_DESCRIPTION OF THE TASK_. Extend the travel account below of an evening walk in Vienna, beginning right after its final sentence about going inside the Peterskirche.

Our objective for closing out our first evening in Vienna was a visit to St. Peter's
Church, known to the locals as the Peterskirche. The Peterskirche wasn't far
from the Demel bakery and chocolate shop, where we'd just finished an afternoon
snack. To get there, we headed back along Kohlmarkt, the pedestrianized street
where Demel was, and turned right onto another pedestrianized street called Graben.
Major Streets, Old Town
The origins of the Graben go all the way back to when Vienna was a Roman outpost
called Vindobona. Vindobona was protected by walls, and outside the southwestern
wall, as an additional defensive feature, there was a trench (the meaning of the
German word graben). The trench remained in place into the early Middle
Ages, but in the 12th Century, the ruling dukes of the Babenberg Dynasty came
into some money via the ransoming of Richard the Lionheart (see the
Vienna Introduction page for more on this) and
expanded the city, building new walls beyond the existing ones. The old trench
was filled in and levelled, and became a new street. For many years the Graben
was a natural marketplace surrounded by residential structures, but in time it
became a fashionable promenade, surrounded by upscale residences and shopping
establishments. In the 20th Century the Graben became busy with auto traffic,
but in 1974 this was discontinued, when the Graben became Vienna's first
pedestrian zone.
The Graben in 1609, From the North (J. Hoefnagel)
The Graben in 2014
Probably the most distinctive structure in the Graben is the 69-foot baroque
Plague Column, or Pestsäule (pest-zoyleh). The Pestsäule was built to
commemorate the city's survival of a 1679 plague which killed nearly a third of
the population. The Habsburg emperor Leopold I ordered the building of the
column (he didn't actually participate in the plague, hastily leaving town for
the duration), which wasn't completed until 1693. The column is pretty
complicated, but is essentially divided between a lower earthly section with
inscriptions and coats of arms and a small number of figures (including a
praying Leopold), and an upper heavenly section with many angelic figures
perched in an especially cloudy version of heaven, with a gilded Holy Trinity
at the top. Several artists were involved, but the project ended up being
managed by a man named Paul Strudel.
Pestsäule
Pestsäule Base
But the Graben on this evening was for us a means to an end, the end being the
Peterskirche. In the 1609 depiction of the Graben seen above, besides the absence
of the Pestsäule (which hadn't been built yet), you might notice a church on the
right, somewhat to the north of the Graben. This Peterskirche is thought to have
been built in the 12th Century or earlier, but it was destined to burn down in
1661. Besides having the Pestsäule constructed as a result of the 1679 plague,
Leopold I also vowed to have the Peterskirche rebuilt. He lived to see the
construction begin in 1701, but it wasn't completed until 1733, during the reign
of his son, Charles VI.
The Peterskirche is reached from the Graben via a very short street called
Jungferngasse, a little to the west of the Pestsäule. The church itself
is shoehorned into a fairly small area known as Petersplatz, which it
fills completely. Because of the surrounding buildings, it's impossible to see
all of the church from ground level at once, but it's tall and generally oval in
shape, with a large green dome. We headed inside to see what there was to see.

_EXTRACTED INFORMATION_.
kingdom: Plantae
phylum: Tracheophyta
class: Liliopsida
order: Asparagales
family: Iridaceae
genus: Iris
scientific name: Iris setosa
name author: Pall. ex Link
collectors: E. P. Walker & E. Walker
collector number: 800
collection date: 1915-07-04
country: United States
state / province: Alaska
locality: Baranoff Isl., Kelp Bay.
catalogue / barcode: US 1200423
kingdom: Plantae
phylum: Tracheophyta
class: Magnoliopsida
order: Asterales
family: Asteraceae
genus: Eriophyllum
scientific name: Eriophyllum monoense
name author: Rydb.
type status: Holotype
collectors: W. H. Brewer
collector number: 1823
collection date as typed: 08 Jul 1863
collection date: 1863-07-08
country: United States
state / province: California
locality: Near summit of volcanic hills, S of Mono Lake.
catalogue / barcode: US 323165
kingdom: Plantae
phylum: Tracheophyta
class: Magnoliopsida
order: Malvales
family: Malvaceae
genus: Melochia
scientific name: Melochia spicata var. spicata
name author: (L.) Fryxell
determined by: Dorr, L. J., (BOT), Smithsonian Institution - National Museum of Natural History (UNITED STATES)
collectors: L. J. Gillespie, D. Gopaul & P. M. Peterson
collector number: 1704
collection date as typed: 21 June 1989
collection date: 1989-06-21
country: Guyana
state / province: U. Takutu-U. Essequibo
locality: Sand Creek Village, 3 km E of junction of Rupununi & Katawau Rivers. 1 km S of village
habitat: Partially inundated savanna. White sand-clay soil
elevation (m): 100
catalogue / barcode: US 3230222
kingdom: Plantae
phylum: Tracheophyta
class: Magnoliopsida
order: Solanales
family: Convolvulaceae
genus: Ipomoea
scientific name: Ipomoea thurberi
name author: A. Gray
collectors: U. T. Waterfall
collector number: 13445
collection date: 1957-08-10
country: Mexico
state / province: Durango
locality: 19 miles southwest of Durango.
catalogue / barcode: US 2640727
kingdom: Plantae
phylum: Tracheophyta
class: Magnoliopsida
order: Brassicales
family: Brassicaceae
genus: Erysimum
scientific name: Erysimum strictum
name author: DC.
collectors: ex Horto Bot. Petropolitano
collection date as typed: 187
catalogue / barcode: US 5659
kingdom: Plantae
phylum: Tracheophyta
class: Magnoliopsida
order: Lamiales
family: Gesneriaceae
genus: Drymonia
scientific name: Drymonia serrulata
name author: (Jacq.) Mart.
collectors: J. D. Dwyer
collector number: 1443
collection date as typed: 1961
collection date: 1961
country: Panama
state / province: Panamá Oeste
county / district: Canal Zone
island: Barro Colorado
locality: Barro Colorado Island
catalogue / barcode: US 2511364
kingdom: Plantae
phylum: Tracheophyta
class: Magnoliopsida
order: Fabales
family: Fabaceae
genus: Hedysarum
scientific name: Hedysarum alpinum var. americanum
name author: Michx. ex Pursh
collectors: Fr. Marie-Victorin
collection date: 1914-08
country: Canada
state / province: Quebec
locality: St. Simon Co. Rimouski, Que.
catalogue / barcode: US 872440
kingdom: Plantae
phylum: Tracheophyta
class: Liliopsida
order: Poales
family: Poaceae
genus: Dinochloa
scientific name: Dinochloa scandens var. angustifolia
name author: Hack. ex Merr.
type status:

_TASK RESPONSE_.
St. Peter's Church from Jungferngasse
At only 160 feet long and 66 feet wide, the Peterskirche is not a large church,
but its chief architect, Johann Lukas von Hildebrandt, and several painters,
sculptors and designers contrived to fill it with as much baroque as humanly
possible. Starting with the main altar, which is highlighted by a painting
featuring Saints Peter and Paul, by the baroque Italian painter Martino
Altomonte.
Inside St. Peter's Church
Healing of the Lame by St. Peter and St. John in Jerusalem
Decorations Above Main Altar
Main Altar
The inside of the 177-foot-high dome is covered with a fresco by J.M. Rottmayr
which depicts the Coronation of the Virgin.
Dome Fresco - Coronation of Our Lady
Coat of Arms of Emperor Leopold I
The gilded pulpit, sculpted by Matthias Steinl, is particularly ornate, with a canopy
depicting the Holy Trinity.
Pulpit
Pulpit Canopy
The extreme ornamentation continues to other features common to Catholic churches.
Organ
Carved Pew
Across from the pulpit is a dramatic sculpture, by Lorenzo Mattielli, of the
Martyrdom of St. John Nepomuk, topped by a sculpted Our Lady of Bunzlau.
Martyrdom of St. John Nepomuk, Lorenzo Mattielli
Martyrdom of St. John Nepomuk
Our Lady of Bunzlau
Along the side of the church, as with many Catholic churches, are altars devoted to
saints. But since the church is so small, there aren't very many of them, in fact
only six. Here are some of them:
Altar of the Holy Family
Altar of St. Francis of Sales
Jesus of Sacred Heart, Altar of St. Francis of Sales
Our Lady of Help, Altar of St. Sebastian
Altar of St. Anthony of Padua
St. Jacob Statue, Altar of St. Anthony
Altar of St. Barbara
Satisfied with enough baroque for one evening, we headed back out into the damp
evening and found a department store where we could do some browsing. Normally
Nella is more interested in this sort of thing than I am, and this was no exception,
but once in a while, some of the differences in merchandise between foreign stores
and comparable stores at home can be interesting.
Lederhosen Rack in Department Store
Eventually we headed back to the hotel for our evening rest. We weren't quite
sure what we would be doing the next day, as the weather was making us play things
by ear. But unknown to us, the first main destination for our day was fated to be
the Albertina Museum.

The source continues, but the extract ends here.